Riesenerfolg trotz technischer Pannen
Im Rahmen der bisher in dieser Form einmaligen Testaktion in Südtirol kam es auch zu einigen technischen Pannen bzw. Problemen, vor allem im Zusammenhang mit der Mitteilung der Testergebnisse und Übermittlung der Daten. Im Großen und Ganzen darf man aber von einer vorbildhaften und einzigartigen Gemeinschaftsleistung aller Beteiligten sprechen. Den größten Part zum Gelingen der Massentests haben die Bürgerinnen und Bürger geleistet, die sich testen ließen. Mächtig ins Zeug gelegt haben sich neben dem Sanitätsbetrieb, dem Zivilschutz und den zuständigen Landesstellen auch die Gemeinden mit ihren Mitarbeiterteams, die Freiwilligen Feuerwehren, das Weiße Kreuz, die Ortspolizei, Ärzte und Pfleger, Apotheker und nicht zuletzt viele Freiwillige. Vor allem in kleineren Gemeinden war es keine leichte Herausforderung, die Standorte für die Durchführung der Tests entsprechend herzurichten und viele weitere logistische Vorbereitungen zu treffen.
„Verantwortung übernommen“
Auch die Vinschger Gemeindeverwaltungen hatten die Bevölkerung vor der Aktion und auch während der Testtage vollherzig zur Teilnahme aufgerufen. Nicht gefehlt haben dann auch die Dankesworte der Bürgermeisterinnen und Bürgermeister. Der Schludernser BM Heiko Hauser zum Beispiel teilte über Facebook mit, dass er sich eine Teilnehmerzahl von rund 1.300 nie und nimmer erwartet hätte. „Wenn man dann noch die ca. 300 Personen dazu rechnet, die in den letzten drei Monaten positiv oder in Quarantäne waren, dann kann man sagen, dass 1.600 Schludernser Bürgerinnen und Bürger getestet wurden“, so Hauser. Das sei eine „wirklich gewaltige Anzahl.“ Bewältigt werden konnte die „Herkulesaufgabe“ nur, weil man auf viele Menschen zurückgreifen konnte.
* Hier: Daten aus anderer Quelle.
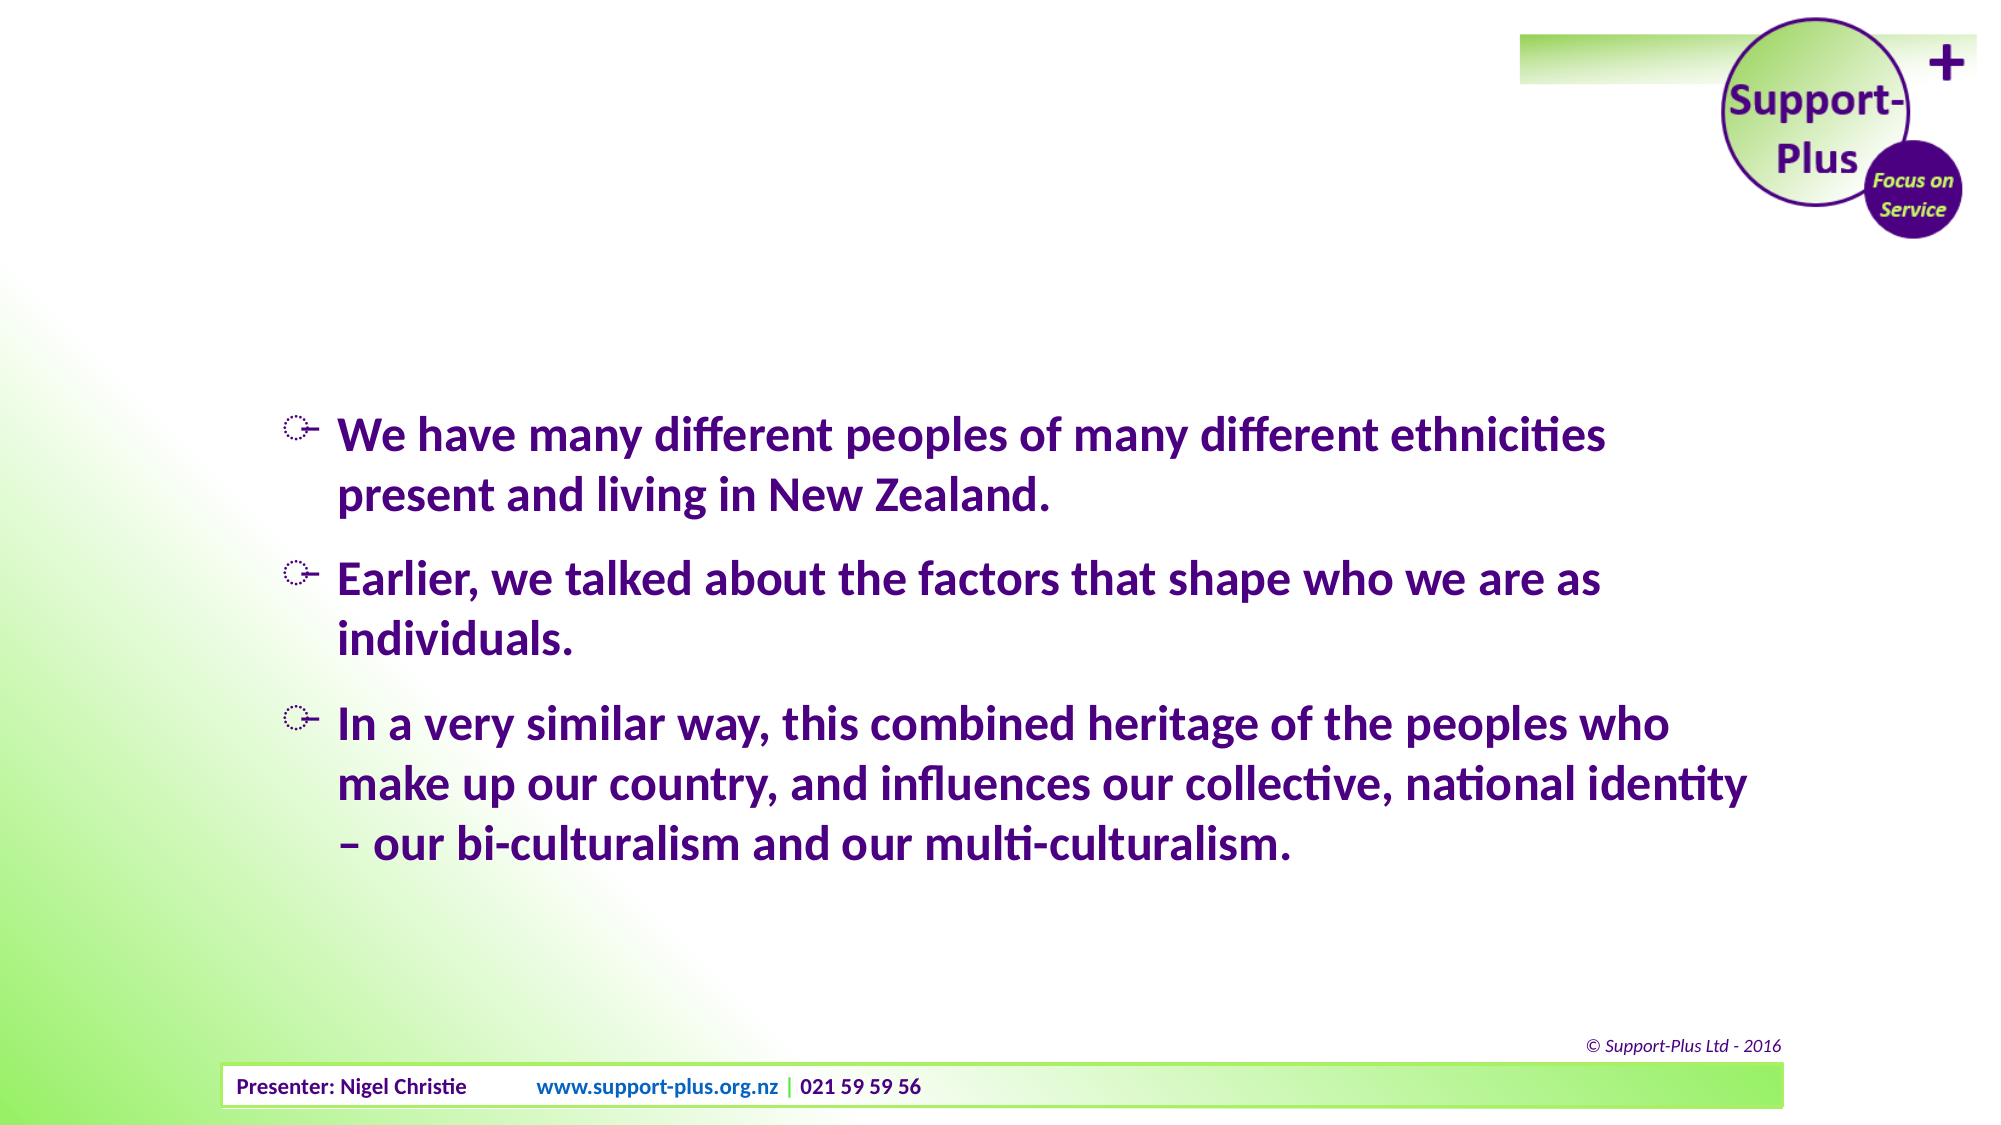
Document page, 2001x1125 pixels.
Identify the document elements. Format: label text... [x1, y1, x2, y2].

picture [1514, 15, 1983, 246]
text_box Presenter: Nigel Christie www.support-plus.org.nz | 021 59 59 56 [221, 1063, 1783, 1107]
text_box © Support-Plus Ltd - 2016 [1570, 1026, 1819, 1064]
text_box We have many different peoples of many different ethnicities present and living in New Zealand. Earlier, we talked about the factors that shape who we are as individuals. In a very similar way, this combined heritage of the peoples who make up our country, and influences our collective, national identity – our bi-culturalism and our multi-culturalism. [266, 393, 1770, 879]
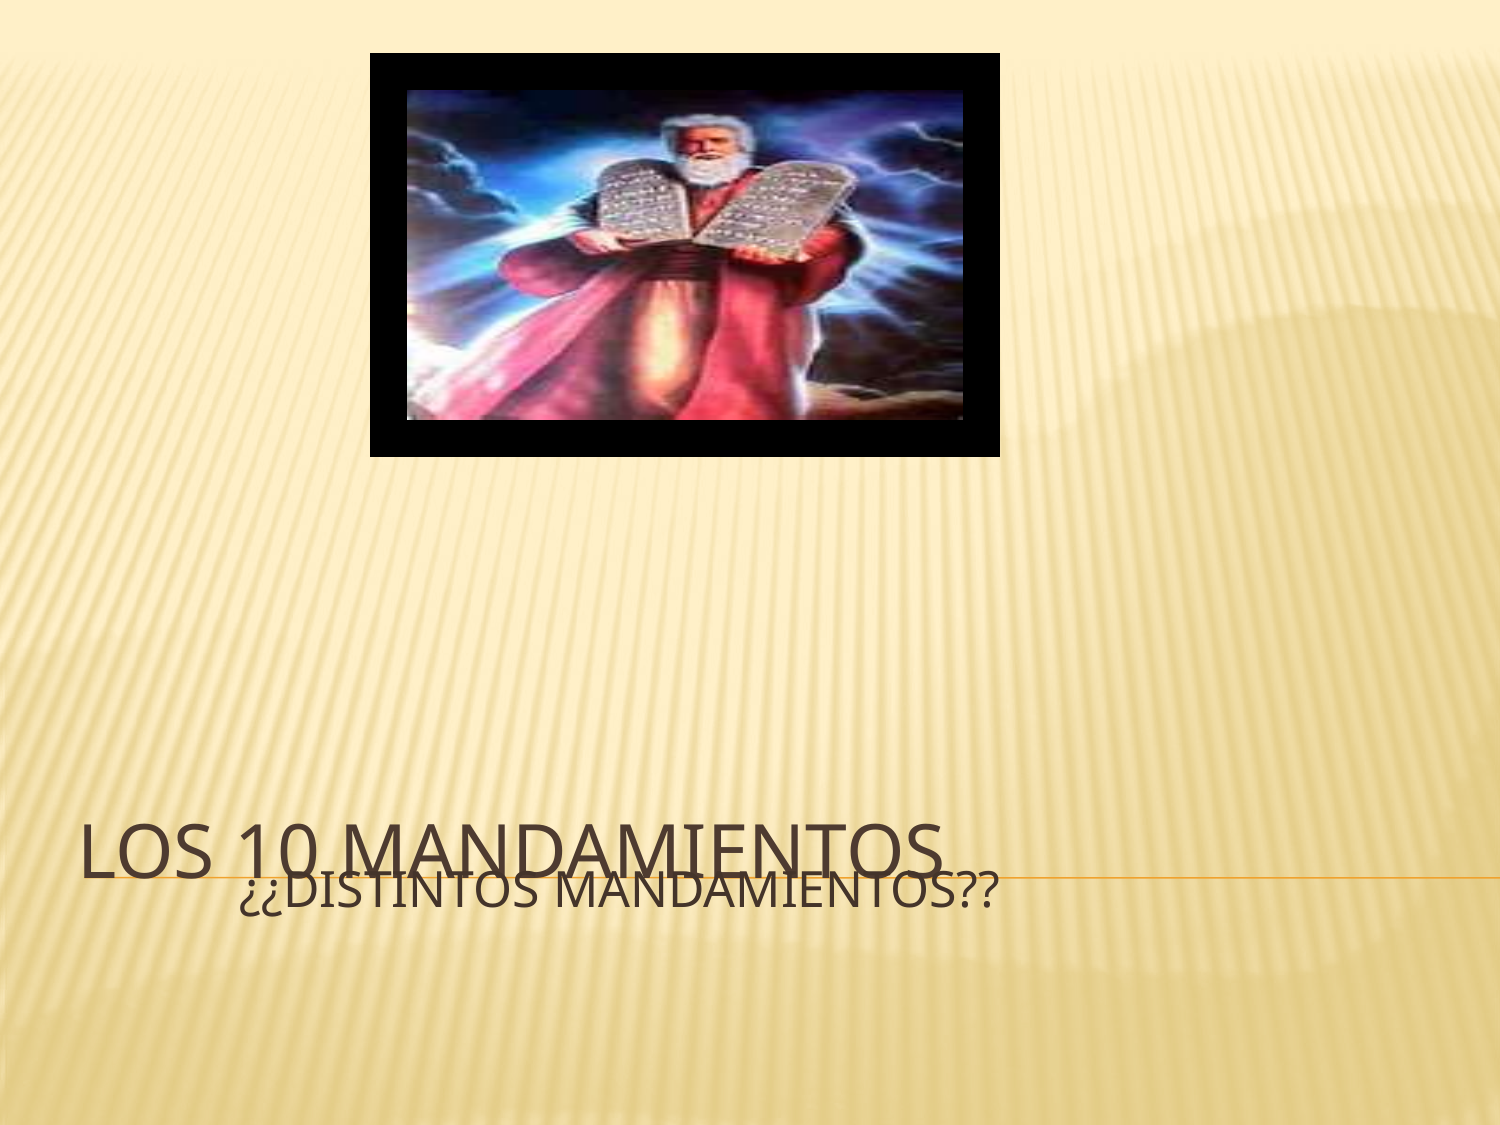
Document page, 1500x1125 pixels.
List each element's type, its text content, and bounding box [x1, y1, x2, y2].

subtitle ¿¿DISTINTOS MANDAMIENTOS?? [225, 503, 1275, 925]
picture [407, 89, 963, 420]
title LOS 10 MANDAMIENTOS [62, 796, 1450, 997]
Die Schludernser hätten gezeigt, dass sie Verantwortung für sich selber, aber auch für ihre Mitbürger übernehmen, und dass sie zusammenhalten können. „Die Abwicklung einer solchen Aktion bedarf eines guten Zusammenspiels und wäre sonst nicht zu schaffen gewesen. Besonders erfreut waren wir über die sofortige Bereitschaft von Euch allen, mitzuhelfen, Verantwortung zu übernehmen und die verschiedenen Arbeiten mitzutragen.“ Mit diesen Worten bedankten sich die Bürgermeisterin von Laas, Verena Tröger, und ihre Stellvertreterin Franziska Riedl bei allen, die bei der Aktion mitgeholfen haben, sowie auch bei der Bevölkerung, die zahlreich teilgenommen hat. Durch die große Disziplin und Umsicht aller konnten die Tests problemlos vor Ort durchgeführt werden. „Bleiben wir weiterhin vorsichtig und halten wir uns an die verschiedenen Sicherheits- und Hygienemaßnahmen. Dann werden wir hoffentlich die derzeit schwierige Situation in den Griff bekommen“, so Verena Tröger und Franziska Riedl.
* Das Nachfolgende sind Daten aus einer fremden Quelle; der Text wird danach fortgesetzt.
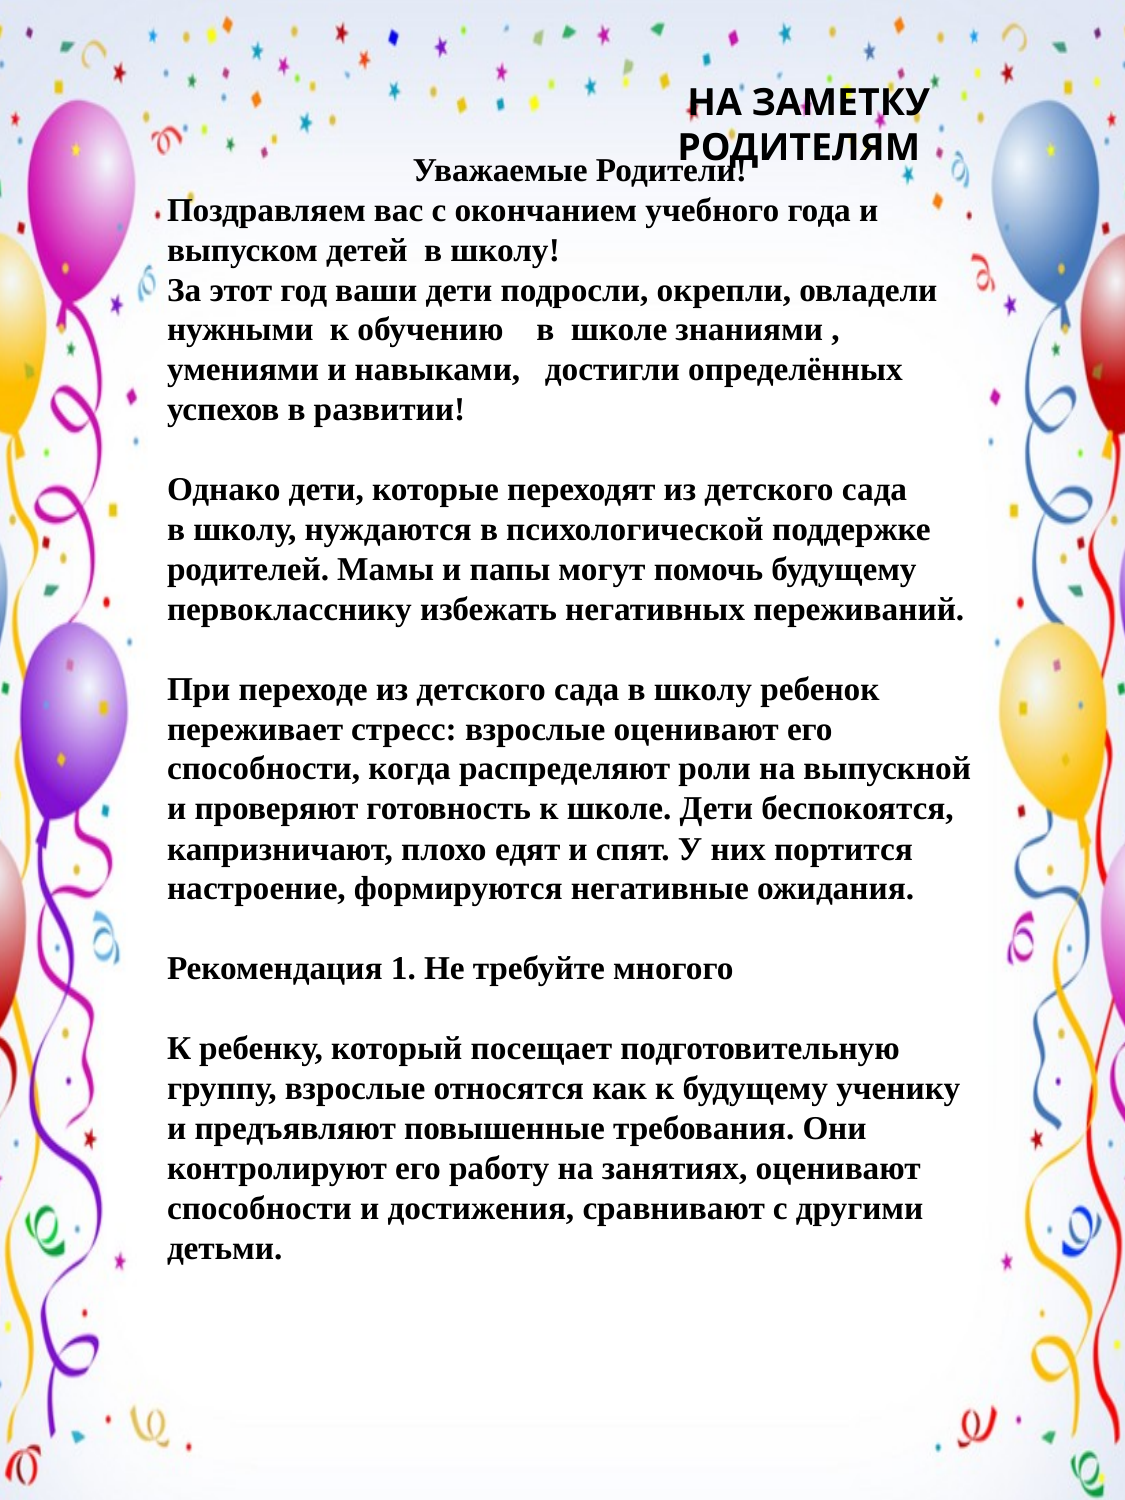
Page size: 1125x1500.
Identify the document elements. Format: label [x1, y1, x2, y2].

text_box [0, 0, 1125, 1500]
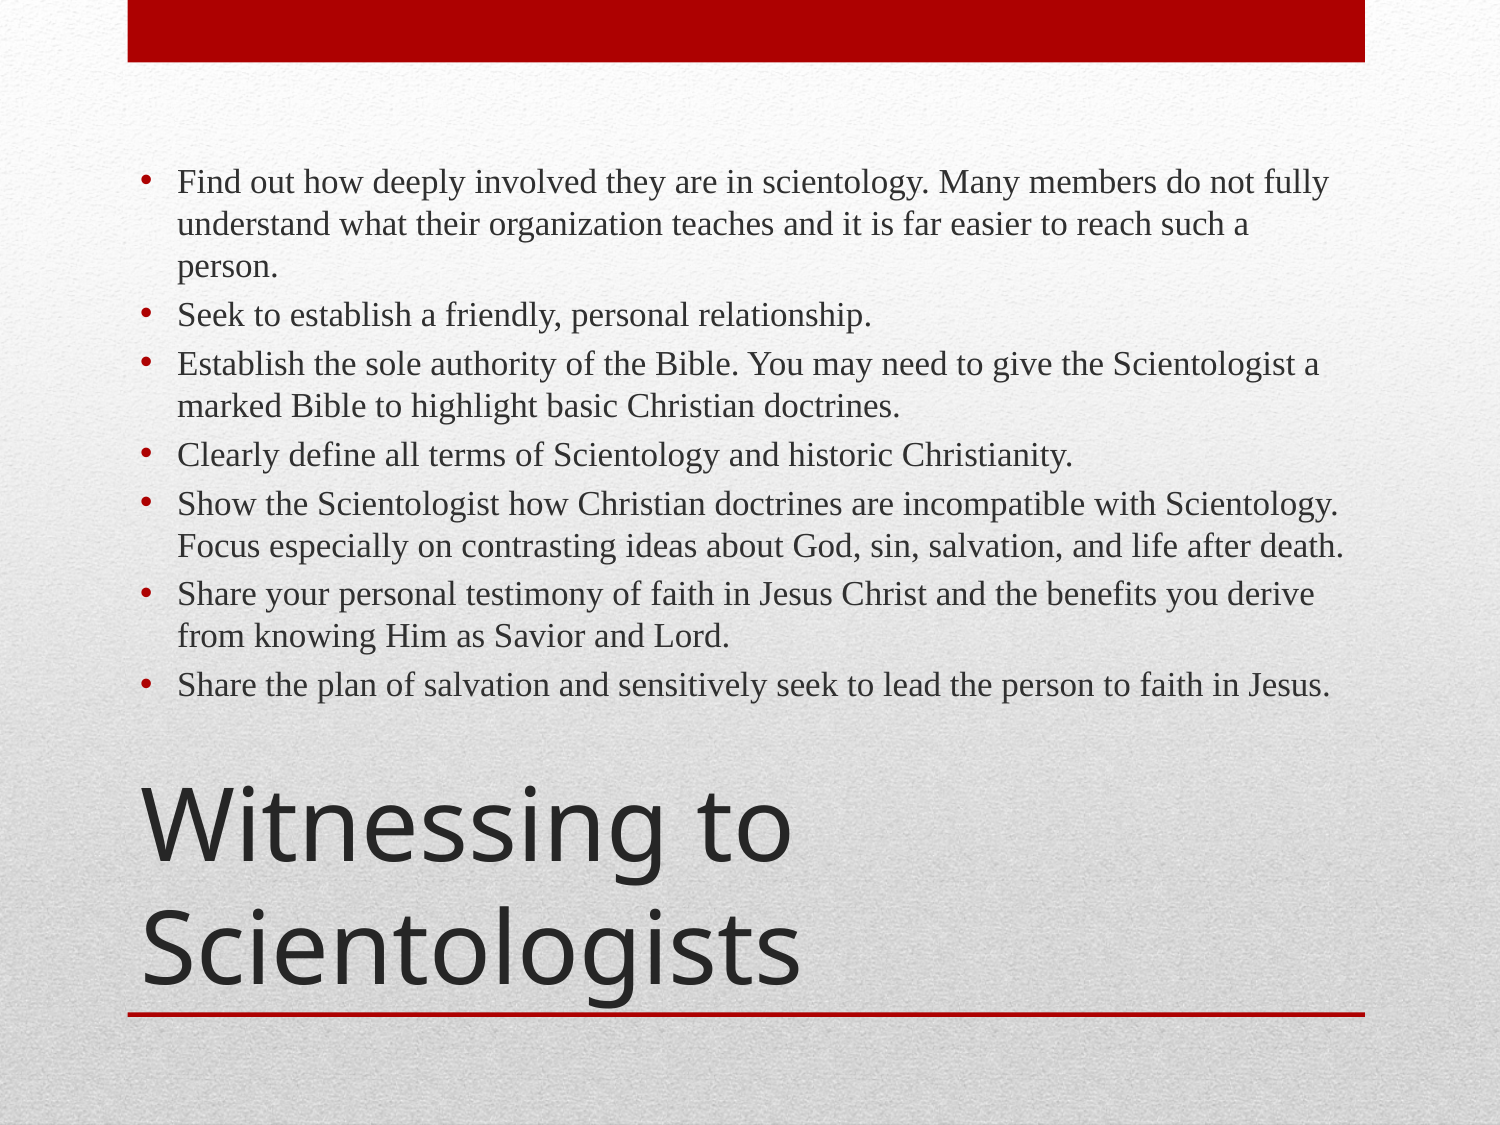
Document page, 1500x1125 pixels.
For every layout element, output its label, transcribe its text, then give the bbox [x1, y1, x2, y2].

list Find out how deeply involved they are in scientology. Many members do not fully understand what their organization teaches and it is far easier to reach such a person. Seek to establish a friendly, personal relationship. Establish the sole authority of the Bible. You may need to give the Scientologist a marked Bible to highlight basic Christian doctrines. Clearly define all terms of Scientology and historic Christianity. Show the Scientologist how Christian doctrines are incompatible with Scientology. Focus especially on contrasting ideas about God, sin, salvation, and life after death. Share your personal testimony of faith in Jesus Christ and the benefits you derive from knowing Him as Savior and Lord. Share the plan of salvation and sensitively seek to lead the person to faith in Jesus. [125, 112, 1363, 750]
title Witnessing to Scientologists [125, 750, 1238, 1013]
„Negativtest ist kein Freipass“
Die Beteiligung an den Massentests, das „Herausfischen“ von vielen Infizierten, die keine Symptome haben, und die Tendenz, wonach der Druck auf die Krankenhäuser langsam abflaut, haben zwar allgemein für etwas Erleichterung gesorgt, doch die Zeit für eine euphorische Stimmung ist wohl noch lange nicht gekommen. Vor allem auch Personen, deren Testergebnis negativ war, dürfen sich jetzt keinesfalls in Sicherheit wiegen, denn ein „Negativtest ist kein Freipass“, wie es Franzoni auf den Punkt brachte.